Erica wiped Kaylie’s face, raising her eyebrows at Hank. Now their secret was out. Now Justine would guess what was going on.
Hank rolled his eyes. “Erica is here, yes.” A pause while Justine talked. “She was feeding Kaylie her cereal. Yes, I know she’s a guest, but you know the policy of Rancho Encantado—if it feels good, do it.” Another silence, while Erica shook her head violently, willing Hank to be quiet.
“Of course I know that’s not the policy here, Justine, but did you ever consider that it should be? Sure, you can talk to her.
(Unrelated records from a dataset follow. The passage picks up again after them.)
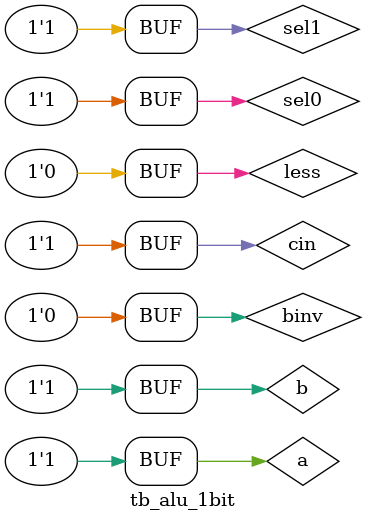
<source format=v>
`timescale 1ns / 1ps

`timescale 1ns / 1ps
module tb_alu_1bit;
// Inputs
reg a;
reg b;
reg cin;
reg binv;
reg less;
reg sel1;
reg sel0;
// Outputs
wire result;
wire co;
// Instantiate the Unit Under Test (UUT)
alu_1bit uut (
.result(result),
.co(co),
.a(a),
.b(b),
.cin(cin),
.binv(binv),
.less(less),
.sel1(sel1),
.sel0(sel0)
);
initial begin
// Initialize Inputs
a = 0;
b = 0;
cin = 0;
binv = 0;
less = 0;
sel1 = 0;
sel0 = 0;
// Wait 100 ns for global reset to finish
#100;
// Add stimulus here
a = 0; b = 0; cin = 0; binv = 0; less = 0; sel1 = 0; sel0 = 0; #50;
a = 1; b = 0; cin = 0; binv = 0; less = 0; sel1 = 0; sel0 = 0; #50;
a = 0; b = 1; cin = 0; binv = 0; less = 0; sel1 = 0; sel0 = 0; #50;
a = 1; b = 1; cin = 0; binv = 0; less = 0; sel1 = 0; sel0 = 0; #50;
a = 0; b = 0; cin = 1; binv = 0; less = 0; sel1 = 0; sel0 = 0; #50;
a = 1; b = 0; cin = 1; binv = 0; less = 0; sel1 = 0; sel0 = 0; #50;
a = 0; b = 1; cin = 1; binv = 0; less = 0; sel1 = 0; sel0 = 0; #50;
a = 1; b = 1; cin = 1; binv = 0; less = 0; sel1 = 0; sel0 = 0; #50;
a = 0; b = 0; cin = 0; binv = 0; less = 0; sel1 = 0; sel0 = 1; #50;
a = 1; b = 0; cin = 0; binv = 0; less = 0; sel1 = 0; sel0 = 1; #50;
a = 0; b = 1; cin = 0; binv = 0; less = 0; sel1 = 0; sel0 = 1; #50;
a = 1; b = 1; cin = 0; binv = 0; less = 0; sel1 = 0; sel0 = 1; #50;
a = 0; b = 0; cin = 1; binv = 0; less = 0; sel1 = 0; sel0 = 1; #50;
a = 1; b = 0; cin = 1; binv = 0; less = 0; sel1 = 0; sel0 = 1; #50;
a = 0; b = 1; cin = 1; binv = 0; less = 0; sel1 = 0; sel0 = 1; #50;
a = 1; b = 1; cin = 1; binv = 0; less = 0; sel1 = 0; sel0 = 1; #50;
a = 0; b = 0; cin = 0; binv = 0; less = 0; sel1 = 1; sel0 = 0; #50;
a = 1; b = 0; cin = 0; binv = 0; less = 0; sel1 = 1; sel0 = 0; #50;
a = 0; b = 1; cin = 0; binv = 0; less = 0; sel1 = 1; sel0 = 0; #50;
a = 1; b = 1; cin = 0; binv = 0; less = 0; sel1 = 1; sel0 = 0; #50;
a = 0; b = 0; cin = 1; binv = 0; less = 0; sel1 = 1; sel0 = 0; #50;
a = 1; b = 0; cin = 1; binv = 0; less = 0; sel1 = 1; sel0 = 0; #50;
a = 0; b = 1; cin = 1; binv = 0; less = 0; sel1 = 1; sel0 = 0; #50;
a = 1; b = 1; cin = 1; binv = 0; less = 0; sel1 = 1; sel0 = 0; #50;
a = 0; b = 0; cin = 0; binv = 0; less = 0; sel1 = 1; sel0 = 1; #50;
a = 1; b = 0; cin = 0; binv = 0; less = 0; sel1 = 1; sel0 = 1; #50;
a = 0; b = 1; cin = 0; binv = 0; less = 0; sel1 = 1; sel0 = 1; #50;
a = 1; b = 1; cin = 0; binv = 0; less = 0; sel1 = 1; sel0 = 1; #50;
a = 0; b = 0; cin = 1; binv = 0; less = 0; sel1 = 1; sel0 = 1; #50;
a = 1; b = 0; cin = 1; binv = 0; less = 0; sel1 = 1; sel0 = 1; #50;
a = 0; b = 1; cin = 1; binv = 0; less = 0; sel1 = 1; sel0 = 1; #50;
a = 1; b = 1; cin = 1; binv = 0; less = 0; sel1 = 1; sel0 = 1; #50;
end
endmodule

</source>
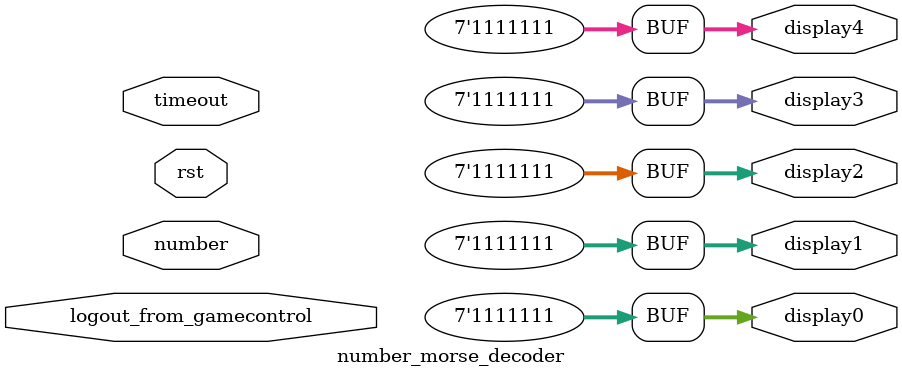
<source format=v>
module number_morse_decoder(number, logout_from_gamecontrol, timeout, rst, display0, display1, display2, display3, display4); 
   input [3:0] number;
   input logout_from_gamecontrol, timeout, rst;
   output [6:0] display0 = 7'b1111111; 
   output [6:0] display1 = 7'b1111111; 
   output [6:0] display2 = 7'b1111111; 
   output [6:0] display3 = 7'b1111111; 
   output [6:0] display4 = 7'b1111111; 
   reg [6:0] display0; 
   reg [6:0] display1; 
   reg [6:0] display2; 
   reg [6:0] display3; 
   reg [6:0] display4;

   always @ (number, logout_from_gamecontrol, timeout, rst) begin 
      if (rst == 1'b0 || timeout == 1'b1) begin
         display0 = 7'b1111111;
         display1 = 7'b1111111;
         display2 = 7'b1111111;
         display3 = 7'b1111111;
         display4 = 7'b1111111;
      end
      else begin
         case (number)
            4'b0000: begin //0
               display0 = 7'b1001000; display1 = 7'b1001000; display2 = 7'b1001000; display3 = 7'b1001000; display4 = 7'b1001000;
            end
            4'b0001: begin //1
               display0 = 7'b1001000; display1 = 7'b1001000; display2 = 7'b1001000; display3 = 7'b1001000; display4 = 7'b0000001;
            end
            4'b0010: begin //2
               display0 = 7'b1001000; display1 = 7'b1001000; display2 = 7'b1001000; display3 = 7'b0000001; display4 = 7'b0000001;
            end
            4'b0011: begin //3
               display0 = 7'b1001000; display1 = 7'b1001000; display2 = 7'b0000001; display3 = 7'b0000001; display4 = 7'b0000001;
            end
            4'b0100: begin //4
               display0 = 7'b1001000; display1 = 7'b0000001; display2 = 7'b0000001; display3 = 7'b0000001; display4 = 7'b0000001;
            end
            4'b0101: begin //5
               display0 = 7'b0000001; display1 = 7'b0000001; display2 = 7'b0000001; display3 = 7'b0000001; display4 = 7'b0000001;
            end
            4'b0110: begin //6
               display0 = 7'b0000001; display1 = 7'b0000001; display2 = 7'b0000001; display3 = 7'b0000001; display4 = 7'b1001000;
            end
            4'b0111: begin //7
               display0 = 7'b0000001; display1 = 7'b0000001; display2 = 7'b0000001; display3 = 7'b1001000; display4 = 7'b1001000;
            end
            4'b1000: begin //8
               display0 = 7'b0000001; display1 = 7'b0000001; display2 = 7'b1001000; display3 = 7'b1001000; display4 = 7'b1001000;
            end
            4'b1001: begin //9
               display0 = 7'b0000001; display1 = 7'b1001000; display2 = 7'b1001000; display3 = 7'b1001000; display4 = 7'b1001000;
            end
            4'b1010: begin //A
               display0 = 7'b1111111; display1 = 7'b1111111; display2 = 7'b1111111; display3 = 7'b1001000; display4 = 7'b0000001; 
            end
            4'b1011: begin //B
               display0 = 7'b1111111; display1 = 7'b0000001; display2 = 7'b0000001; display3 = 7'b0000001; display4 = 7'b1001000;
            end
            4'b1100: begin //C
               display0 = 7'b1111111; display1 = 7'b0000001; display2 = 7'b1001000; display3 = 7'b0000001; display4 = 7'b1001000;
            end
            4'b1101: begin //D
               display0 = 7'b1111111; display1 = 7'b1111111; display2 = 7'b0000001; display3 = 7'b0000001; display4 = 7'b1001000;
            end
            4'b1110: begin //E
               display0 = 7'b1111111; display1 = 7'b1111111; display2 = 7'b1111111; display3 = 7'b1111111; display4 = 7'b0000001;
            end
            4'b1111: begin //F
               display0 = 7'b1111111; display1 = 7'b0000001; display2 = 7'b1001000; display3 = 7'b0000001; display4 = 7'b0000001;
            end
            default: begin
               display0 = 7'b1111111; display1 = 7'b1111111; display2 = 7'b1111111; display3 = 7'b1111111; display4 = 7'b1111111;
            end
         endcase
      end
   end
endmodule 

</source>
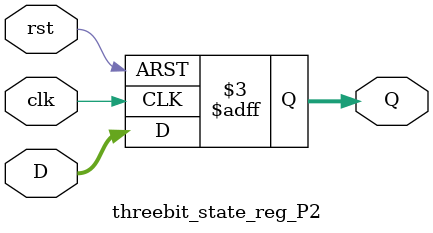
<source format=v>
module threebit_state_reg_P2(D,clk,rst,Q);

input[2:0] D;
input clk, rst;
output reg [2:0] Q;

always @(posedge clk or posedge rst) begin

	if (rst == 1'b1)
		Q <= 3'b000;
	else 
		Q <= D;
	end
	
endmodule
</source>
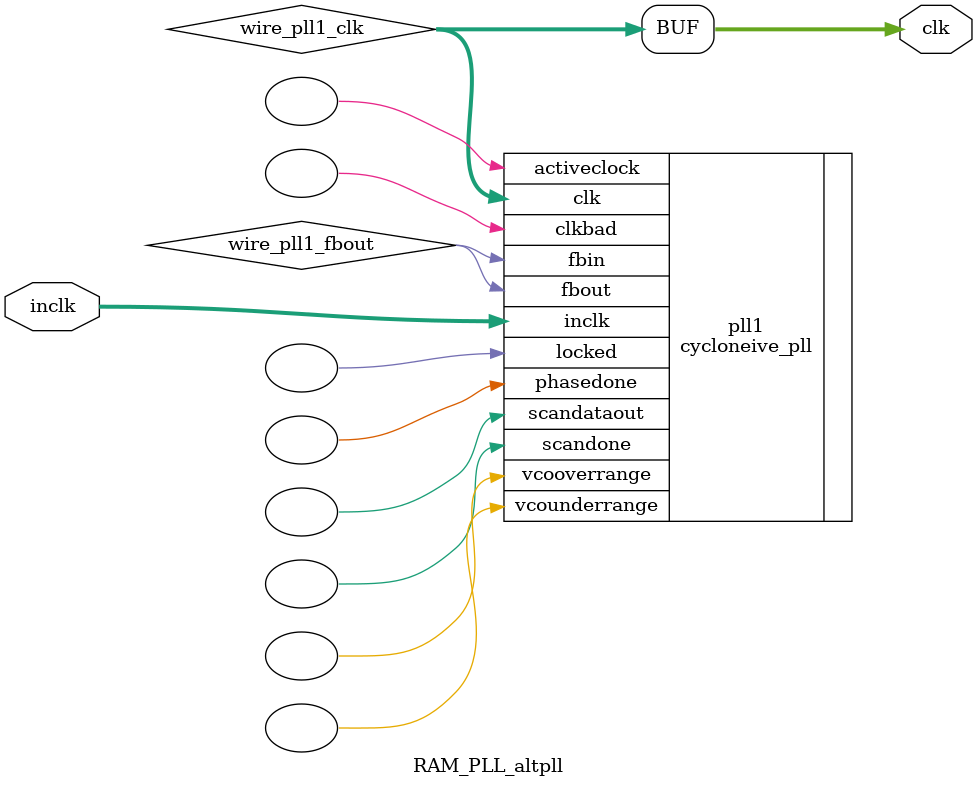
<source format=v>






//synthesis_resources = cycloneive_pll 1 
//synopsys translate_off
`timescale 1 ps / 1 ps
//synopsys translate_on
module  RAM_PLL_altpll
	( 
	clk,
	inclk) /* synthesis synthesis_clearbox=1 */;
	output   [4:0]  clk;
	input   [1:0]  inclk;
`ifndef ALTERA_RESERVED_QIS
// synopsys translate_off
`endif
	tri0   [1:0]  inclk;
`ifndef ALTERA_RESERVED_QIS
// synopsys translate_on
`endif

	wire  [4:0]   wire_pll1_clk;
	wire  wire_pll1_fbout;

	cycloneive_pll   pll1
	( 
	.activeclock(),
	.clk(wire_pll1_clk),
	.clkbad(),
	.fbin(wire_pll1_fbout),
	.fbout(wire_pll1_fbout),
	.inclk(inclk),
	.locked(),
	.phasedone(),
	.scandataout(),
	.scandone(),
	.vcooverrange(),
	.vcounderrange()
	`ifndef FORMAL_VERIFICATION
	// synopsys translate_off
	`endif
	,
	.areset(1'b0),
	.clkswitch(1'b0),
	.configupdate(1'b0),
	.pfdena(1'b1),
	.phasecounterselect({3{1'b0}}),
	.phasestep(1'b0),
	.phaseupdown(1'b0),
	.scanclk(1'b0),
	.scanclkena(1'b1),
	.scandata(1'b0)
	`ifndef FORMAL_VERIFICATION
	// synopsys translate_on
	`endif
	);
	defparam
		pll1.bandwidth_type = "auto",
		pll1.clk0_divide_by = 1,
		pll1.clk0_duty_cycle = 50,
		pll1.clk0_multiply_by = 2,
		pll1.clk0_phase_shift = "0",
		pll1.clk1_divide_by = 1,
		pll1.clk1_duty_cycle = 50,
		pll1.clk1_multiply_by = 2,
		pll1.clk1_phase_shift = "-3000",
		pll1.compensate_clock = "clk0",
		pll1.inclk0_input_frequency = 20000,
		pll1.operation_mode = "normal",
		pll1.pll_type = "auto",
		pll1.lpm_type = "cycloneive_pll";
	assign
		clk = {wire_pll1_clk[4:0]};
endmodule //RAM_PLL_altpll
//VALID FILE

</source>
Just a minute.” He appropriated the spoon from Erica, motioned for her to get up and sat down to feed Kaylie himself.
Erica took the phone from him and went into the living room.
“You wanted to feed Kaylie?” Justine said with a large helping of skepticism.
“I, well, yes.” Erica decided to let it go at that.
“I see,” Justine said, though she still sounded puzzled. She cleared her throat. “I have a few favors to ask of you. Tony’s staying here for tests this morning, and I’ve decided I’d better stick around. If you wouldn’t mind going over to the Big House and dealing with my phone calls for a while, I’d appreciate it more than I can say.”